The generic Large Language Model (LLM) benchmarks (GLUE, SuperGlue, MMLU, BIG-Bench, HELM, …) are not of much relevance to evaluate RAGs as the essence of RAGs is to extract information from internal documents unknown to LLMs. If you insist to use LLM benchmarks for RAG system evaluation one route would be to select the task specific to your domain, and quantify the value added of the RAG system on top of bare bones LLM for this chosen task.
The alternative to generic LLM benchmarks is to create human annotated test sets based on internal documents, so that the questions require access to these internal documents in order to answer them correctly. In general such a solution is prohibitively expensive in most cases. In addition, outsourcing annotation may be problematic for internal documents, as they are sensitive or contain private information and can’t be shared with outside parties.
Here comes the RAGAs framework (Retrieval Augmented Generation Assessment) [1] for reference-free RAG evaluation, with Python implementation made available in ragas package:
pip install ragas
It provides essential tools for rigorous RAG evaluation:
- generation of synthetic evaluation sets
- metrics specialised for RAG evaluation
- prompt adaptation to deal with non-English languages
- integration with LangChain and Llama-Index
Synthetic Evaluation Sets
The LLMs enthusiasts, me included, tend to suggest using LLM as a solution to many problems. Here it means:
LLMs are not autonomous, but may be useful. RAGAs employs LLMs to generate synthetic evaluation sets to evaluate RAG systems.
RAGAs framework follows up on on the idea of Evol-Instruct framework, which uses LLM to generate a diverse set of instruction data (i.e. Question — Answer pairs, QA) in the evolutionary process.
In Evol-Instruct framework LLM starts with an initial set of simple instructions, and gradually rewrites them into more complex instructions, creating a diverse instruction data as the result. Can Xu et al [2] argue that gradual, incremental, evolution instruction data is highly effective in producing high quality results. In RAGAs framework instruction data generated and evolved by LLM are grounded in available documents. The ragas library currently implements three different types of instruction data evolution by depth starting from the simple question:
- Reasoning: Rewrite the question to increase the need for reasoning.
- Conditioning: Rewrite the question to introduce a conditional element.
- Multi-Context: Rewrite the question to requires many documents or chunks to answer it.
In addition ragas library also provides the option to generate conversations. Now let’s see ragas in practice.
Examples of Question Evolutions
We will use the Wikipedia page on Large Language Models [3] as the source document for ragas library to generate question — ground truth pairs, one for each evolution type available.
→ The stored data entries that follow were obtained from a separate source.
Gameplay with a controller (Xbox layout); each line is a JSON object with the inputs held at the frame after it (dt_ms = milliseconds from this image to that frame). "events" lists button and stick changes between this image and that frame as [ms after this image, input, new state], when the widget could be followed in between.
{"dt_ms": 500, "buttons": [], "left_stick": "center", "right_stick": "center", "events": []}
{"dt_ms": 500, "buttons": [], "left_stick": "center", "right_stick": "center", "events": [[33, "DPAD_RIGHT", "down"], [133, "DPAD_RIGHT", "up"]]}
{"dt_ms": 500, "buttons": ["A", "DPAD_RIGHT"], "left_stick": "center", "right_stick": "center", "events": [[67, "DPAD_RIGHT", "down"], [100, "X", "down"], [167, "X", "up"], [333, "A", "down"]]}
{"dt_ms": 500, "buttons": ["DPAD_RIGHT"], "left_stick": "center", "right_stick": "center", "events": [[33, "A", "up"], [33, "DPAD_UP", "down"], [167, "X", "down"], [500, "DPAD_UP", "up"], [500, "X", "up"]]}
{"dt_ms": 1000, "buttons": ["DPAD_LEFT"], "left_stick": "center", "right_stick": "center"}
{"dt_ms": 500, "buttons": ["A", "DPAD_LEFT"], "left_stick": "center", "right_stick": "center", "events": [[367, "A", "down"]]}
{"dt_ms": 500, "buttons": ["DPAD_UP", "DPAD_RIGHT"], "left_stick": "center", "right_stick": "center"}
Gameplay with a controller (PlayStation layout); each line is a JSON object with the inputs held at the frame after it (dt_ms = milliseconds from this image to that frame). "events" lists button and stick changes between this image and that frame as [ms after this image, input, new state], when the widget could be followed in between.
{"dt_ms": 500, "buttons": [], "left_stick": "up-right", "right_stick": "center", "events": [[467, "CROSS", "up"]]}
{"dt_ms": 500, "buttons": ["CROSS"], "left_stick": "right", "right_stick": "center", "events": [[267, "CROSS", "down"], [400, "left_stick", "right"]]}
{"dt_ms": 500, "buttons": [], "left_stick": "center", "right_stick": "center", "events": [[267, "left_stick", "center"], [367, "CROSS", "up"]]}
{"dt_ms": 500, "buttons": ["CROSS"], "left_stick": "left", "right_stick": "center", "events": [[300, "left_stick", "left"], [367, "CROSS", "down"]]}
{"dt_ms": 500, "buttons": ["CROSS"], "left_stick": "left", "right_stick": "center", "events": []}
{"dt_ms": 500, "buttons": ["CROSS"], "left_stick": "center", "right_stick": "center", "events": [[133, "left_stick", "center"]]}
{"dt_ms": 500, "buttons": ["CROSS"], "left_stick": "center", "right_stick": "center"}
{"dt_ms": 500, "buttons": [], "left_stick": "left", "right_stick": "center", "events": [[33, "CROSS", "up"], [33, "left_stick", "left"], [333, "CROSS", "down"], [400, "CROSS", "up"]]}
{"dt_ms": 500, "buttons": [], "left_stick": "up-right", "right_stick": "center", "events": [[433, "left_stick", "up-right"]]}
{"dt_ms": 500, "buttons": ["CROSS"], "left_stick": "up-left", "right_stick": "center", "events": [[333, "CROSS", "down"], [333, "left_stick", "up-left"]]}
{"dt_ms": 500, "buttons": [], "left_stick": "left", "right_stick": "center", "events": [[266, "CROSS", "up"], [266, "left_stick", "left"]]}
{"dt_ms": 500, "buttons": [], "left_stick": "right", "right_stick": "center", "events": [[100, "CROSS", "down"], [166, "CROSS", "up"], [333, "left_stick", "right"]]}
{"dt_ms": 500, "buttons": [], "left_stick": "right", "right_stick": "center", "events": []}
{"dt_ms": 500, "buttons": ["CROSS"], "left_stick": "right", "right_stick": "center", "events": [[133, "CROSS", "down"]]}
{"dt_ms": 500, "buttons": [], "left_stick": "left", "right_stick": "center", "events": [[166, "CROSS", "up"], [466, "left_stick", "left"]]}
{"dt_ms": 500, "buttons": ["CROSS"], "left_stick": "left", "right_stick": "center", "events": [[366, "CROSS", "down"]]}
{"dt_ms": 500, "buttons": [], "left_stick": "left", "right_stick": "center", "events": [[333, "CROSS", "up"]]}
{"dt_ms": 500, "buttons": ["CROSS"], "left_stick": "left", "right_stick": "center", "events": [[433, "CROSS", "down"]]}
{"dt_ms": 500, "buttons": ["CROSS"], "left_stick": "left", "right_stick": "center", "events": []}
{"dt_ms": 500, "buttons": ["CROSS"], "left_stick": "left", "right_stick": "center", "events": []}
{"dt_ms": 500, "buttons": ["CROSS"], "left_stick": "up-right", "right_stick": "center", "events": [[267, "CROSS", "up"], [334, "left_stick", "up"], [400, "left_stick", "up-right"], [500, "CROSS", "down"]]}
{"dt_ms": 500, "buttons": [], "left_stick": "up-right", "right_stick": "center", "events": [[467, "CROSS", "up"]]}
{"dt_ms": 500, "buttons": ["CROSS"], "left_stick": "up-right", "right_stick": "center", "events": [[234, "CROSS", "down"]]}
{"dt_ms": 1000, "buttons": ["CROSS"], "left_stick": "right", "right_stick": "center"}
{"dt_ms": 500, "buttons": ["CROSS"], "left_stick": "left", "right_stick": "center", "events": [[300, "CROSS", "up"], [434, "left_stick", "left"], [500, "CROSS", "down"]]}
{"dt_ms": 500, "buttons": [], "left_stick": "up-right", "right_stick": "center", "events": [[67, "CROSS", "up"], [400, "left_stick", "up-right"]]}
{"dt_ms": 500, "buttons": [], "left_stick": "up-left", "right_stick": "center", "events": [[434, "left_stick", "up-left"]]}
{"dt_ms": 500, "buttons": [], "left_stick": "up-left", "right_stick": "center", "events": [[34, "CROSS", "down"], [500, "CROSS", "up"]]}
To run the code: You can follow the code snippets in the article or access the notebook with all the related code on Github to run on Colab or locally:
# Installing Python packages & hiding
!pip install --quiet
chromadb
datasets
langchain
langchain_chroma
optuna
plotly
polars
ragas
1> /dev/null
# Importing the packages
from functools import reduce
import json
import os
import requests
import warningsimport chromadb
from chromadb.api.models.Collection import Collection as ChromaCollection
from datasets import load_dataset, Dataset
from getpass import getpass
from langchain_chroma import Chroma
from langchain_core.prompts import ChatPromptTemplate
from langchain_core.output_parsers import StrOutputParser
from langchain_core.runnables import RunnableParallel, RunnablePassthrough
from langchain_core.runnables.base import RunnableSequence
from langchain_community.document_loaders import WebBaseLoader, PolarsDataFrameLoader
from langchain_openai import ChatOpenAI, OpenAIEmbeddings
from langchain_text_splitters import CharacterTextSplitter
from operator import itemgetter
import optuna
import pandas as pd
import plotly.express as px
import polars as pl
from ragas import evaluate
from ragas.metrics import (
answer_relevancy,
faithfulness,
context_recall,
context_precision,
answer_correctness
)
from ragas.testset.generator import TestsetGenerator
from ragas.testset.evolutions import simple, reasoning, multi_context, conditional
# Providing api key for OPENAI
OPENAI_API_KEY = getpass("OPENAI_API_KEY")
os.environ["OPENAI_API_KEY"] = OPENAI_API_KEY
# Examining question evolution types evailable in ragas library
urls = ["https://en.wikipedia.org/wiki/Large_language_model"]
wikis_loader = WebBaseLoader(urls)
wikis = wikis_loader.load()llm = ChatOpenAI(model="gpt-3.5-turbo")
generator_llm = llm
critic_llm = llm
embeddings = OpenAIEmbeddings()py
generator = TestsetGenerator.from_langchain(
generator_llm,
critic_llm,
embeddings
)
# Change resulting question type distribution
list_of_distributions = [{simple: 1},
{reasoning: 1},
{multi_context: 1},
{conditional: 1}]
# This step COSTS $$$ ...
question_evolution_types = list(
map(lambda x: generator.generate_with_langchain_docs(wikis, 1, x),
list_of_distributions)
)
# Displaying examples
examples = reduce(lambda x, y: pd.concat([x, y], axis=0),
[x.to_pandas() for x in question_evolution_types])
examples = examples.loc[:, ["evolution_type", "question", "ground_truth"]]
examples
Running the above code I received the following synthetic question — answer pairs based on the aforementioned Wikipedia page [3].
The results presented in the Table 1 seem very appealing, at least to me. The simple evolution performs very well. In the case of the reasoning evolution the first part of question is answered perfectly, but the second part is left unanswered. Inspecting the Wikipedia page [3] it is evident that there is no answer to the second part of the question in the actual document, so it can also be interpreted as the restraint from hallucinations, a good thing in itself. The multi-context question-answer pair seems very good. The conditional evolution type is acceptable if we look at the question-answer pair. One way of looking at these results is that there is always space for better prompt engineering that are behind evolutions. Another way is to use better LLMs, especially for the critic role as is the default in the ragas library.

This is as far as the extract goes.